- Born: 19 December 1859 Rome
- Died: 13 June 1914 (aged 54) Smyrna, Ottoman Empire
- Known for: Painter, Writer, Diplomat
- Movement: Orientalist; Genre painting

= Odoardo Toscani =

Italian painter (1859–1914)

Odoardo Toscani (19 December 1859 - 13 June 1914) was an Italian painter, mainly of portraits and battle scenes, genre scenes and Orientalist themes.

==Life and career==

He was born in Rome in 1859 from David Toscani (a professor of Forensic Law and dean of the School of Medicine of the University of Rome La Sapienza) and Augusta Leonini-Pignotti (a noblewoman). He graduated in Law from the University of Rome. He undertook a career as a diplomat and later in life traveled to Tunisia, Turkey and to Egypt where he served as Consul General in representation of the Kingdom of Italy.

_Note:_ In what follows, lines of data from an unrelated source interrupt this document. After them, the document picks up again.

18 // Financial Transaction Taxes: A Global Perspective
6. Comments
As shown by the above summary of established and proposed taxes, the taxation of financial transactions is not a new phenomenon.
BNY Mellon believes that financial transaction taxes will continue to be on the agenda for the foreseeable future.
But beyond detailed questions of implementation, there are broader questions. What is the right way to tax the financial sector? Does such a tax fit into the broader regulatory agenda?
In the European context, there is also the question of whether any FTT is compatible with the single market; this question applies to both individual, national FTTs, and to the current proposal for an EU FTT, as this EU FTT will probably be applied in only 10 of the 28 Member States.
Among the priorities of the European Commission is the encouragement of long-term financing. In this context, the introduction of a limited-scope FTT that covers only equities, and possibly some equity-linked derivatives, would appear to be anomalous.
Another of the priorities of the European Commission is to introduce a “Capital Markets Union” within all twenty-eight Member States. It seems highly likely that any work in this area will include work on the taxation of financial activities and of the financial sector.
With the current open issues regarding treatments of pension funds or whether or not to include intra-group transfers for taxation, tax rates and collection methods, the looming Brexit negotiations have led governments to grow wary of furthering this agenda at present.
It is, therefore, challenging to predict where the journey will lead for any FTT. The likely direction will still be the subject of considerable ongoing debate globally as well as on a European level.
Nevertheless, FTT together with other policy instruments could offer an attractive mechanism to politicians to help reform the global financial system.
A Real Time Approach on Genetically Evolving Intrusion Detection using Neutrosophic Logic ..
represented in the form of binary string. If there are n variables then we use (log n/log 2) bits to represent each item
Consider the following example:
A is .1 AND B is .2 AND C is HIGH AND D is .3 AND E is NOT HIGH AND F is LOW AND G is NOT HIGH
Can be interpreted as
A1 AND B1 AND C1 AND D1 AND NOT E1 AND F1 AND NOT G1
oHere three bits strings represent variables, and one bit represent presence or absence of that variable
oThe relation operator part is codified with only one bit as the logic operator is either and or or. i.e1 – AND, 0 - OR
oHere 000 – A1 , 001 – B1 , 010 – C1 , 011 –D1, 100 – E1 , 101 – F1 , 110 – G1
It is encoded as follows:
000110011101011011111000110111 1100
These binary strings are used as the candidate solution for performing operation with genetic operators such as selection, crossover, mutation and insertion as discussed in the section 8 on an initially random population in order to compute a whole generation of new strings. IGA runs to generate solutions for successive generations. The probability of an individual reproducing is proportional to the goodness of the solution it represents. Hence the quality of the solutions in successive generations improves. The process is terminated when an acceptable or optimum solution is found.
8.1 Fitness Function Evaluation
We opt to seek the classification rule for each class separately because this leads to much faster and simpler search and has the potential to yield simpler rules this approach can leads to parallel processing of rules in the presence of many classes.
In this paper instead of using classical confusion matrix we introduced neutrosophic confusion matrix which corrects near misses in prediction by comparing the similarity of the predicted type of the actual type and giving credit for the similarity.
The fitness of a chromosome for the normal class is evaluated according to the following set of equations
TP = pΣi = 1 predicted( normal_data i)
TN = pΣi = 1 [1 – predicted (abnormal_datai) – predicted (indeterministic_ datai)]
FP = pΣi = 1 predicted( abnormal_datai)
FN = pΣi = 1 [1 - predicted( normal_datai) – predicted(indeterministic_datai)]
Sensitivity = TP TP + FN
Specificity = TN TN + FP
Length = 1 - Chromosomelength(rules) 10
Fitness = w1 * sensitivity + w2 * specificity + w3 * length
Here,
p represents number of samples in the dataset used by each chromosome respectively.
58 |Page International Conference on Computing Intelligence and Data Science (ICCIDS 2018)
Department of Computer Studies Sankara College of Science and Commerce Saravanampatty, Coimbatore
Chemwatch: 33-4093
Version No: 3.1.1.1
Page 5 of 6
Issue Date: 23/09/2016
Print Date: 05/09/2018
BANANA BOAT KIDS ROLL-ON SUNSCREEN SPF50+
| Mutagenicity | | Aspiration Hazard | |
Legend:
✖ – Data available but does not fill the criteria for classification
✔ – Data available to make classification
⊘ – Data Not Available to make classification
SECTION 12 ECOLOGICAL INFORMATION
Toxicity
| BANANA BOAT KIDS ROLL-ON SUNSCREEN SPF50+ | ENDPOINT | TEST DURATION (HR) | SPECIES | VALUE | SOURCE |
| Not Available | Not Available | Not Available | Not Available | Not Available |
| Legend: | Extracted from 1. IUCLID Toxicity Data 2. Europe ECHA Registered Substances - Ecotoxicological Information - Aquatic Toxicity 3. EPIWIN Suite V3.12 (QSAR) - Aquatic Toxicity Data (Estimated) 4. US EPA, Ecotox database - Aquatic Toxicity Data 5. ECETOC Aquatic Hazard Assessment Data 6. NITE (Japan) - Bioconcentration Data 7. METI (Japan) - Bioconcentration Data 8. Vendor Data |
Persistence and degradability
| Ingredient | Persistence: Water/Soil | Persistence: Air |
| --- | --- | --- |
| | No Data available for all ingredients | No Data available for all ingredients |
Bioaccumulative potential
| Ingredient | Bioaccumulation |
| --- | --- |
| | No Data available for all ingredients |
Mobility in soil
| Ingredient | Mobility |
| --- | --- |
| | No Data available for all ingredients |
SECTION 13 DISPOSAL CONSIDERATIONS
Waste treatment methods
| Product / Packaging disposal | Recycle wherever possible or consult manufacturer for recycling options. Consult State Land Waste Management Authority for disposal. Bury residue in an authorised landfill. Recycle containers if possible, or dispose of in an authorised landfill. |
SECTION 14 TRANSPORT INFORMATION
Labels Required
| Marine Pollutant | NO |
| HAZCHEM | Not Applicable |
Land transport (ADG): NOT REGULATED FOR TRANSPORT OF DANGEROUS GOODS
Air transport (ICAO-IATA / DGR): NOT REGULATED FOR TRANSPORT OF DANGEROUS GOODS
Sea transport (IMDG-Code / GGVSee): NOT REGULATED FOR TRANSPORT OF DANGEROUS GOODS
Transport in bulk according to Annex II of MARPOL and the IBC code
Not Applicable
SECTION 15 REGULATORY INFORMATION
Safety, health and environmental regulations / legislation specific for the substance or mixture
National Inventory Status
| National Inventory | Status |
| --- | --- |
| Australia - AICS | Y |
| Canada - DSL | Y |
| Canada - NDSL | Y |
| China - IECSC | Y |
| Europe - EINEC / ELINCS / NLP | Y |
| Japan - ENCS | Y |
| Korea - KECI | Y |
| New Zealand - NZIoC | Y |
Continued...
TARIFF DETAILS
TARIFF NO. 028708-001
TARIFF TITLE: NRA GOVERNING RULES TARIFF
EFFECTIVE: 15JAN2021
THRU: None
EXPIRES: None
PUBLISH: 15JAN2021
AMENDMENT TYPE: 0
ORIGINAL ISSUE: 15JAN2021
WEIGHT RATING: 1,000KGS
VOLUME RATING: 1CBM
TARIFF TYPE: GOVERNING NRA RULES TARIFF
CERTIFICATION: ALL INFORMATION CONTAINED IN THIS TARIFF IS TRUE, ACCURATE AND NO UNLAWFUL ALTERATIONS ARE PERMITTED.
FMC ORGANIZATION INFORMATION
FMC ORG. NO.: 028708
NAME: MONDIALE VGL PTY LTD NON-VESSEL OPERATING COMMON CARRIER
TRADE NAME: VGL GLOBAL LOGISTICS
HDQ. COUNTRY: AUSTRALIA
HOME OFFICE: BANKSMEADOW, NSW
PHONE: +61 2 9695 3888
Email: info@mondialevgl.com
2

He was a painter who focused primarily on battle scenes, and paintings of orientalist themes. Among his works: Crimea, August 15, 1855, was presented at Exposition of Turin of 1883. Among other military themed paintings: In Marcia; L'Alt, and Le Grandi Manovre. Un Etèra was exhibited in Rome in 1883.

He was also a writer and intellectual figure, whose writings included short stories, poems, and critical essays. He died in Smyrna, Turkey.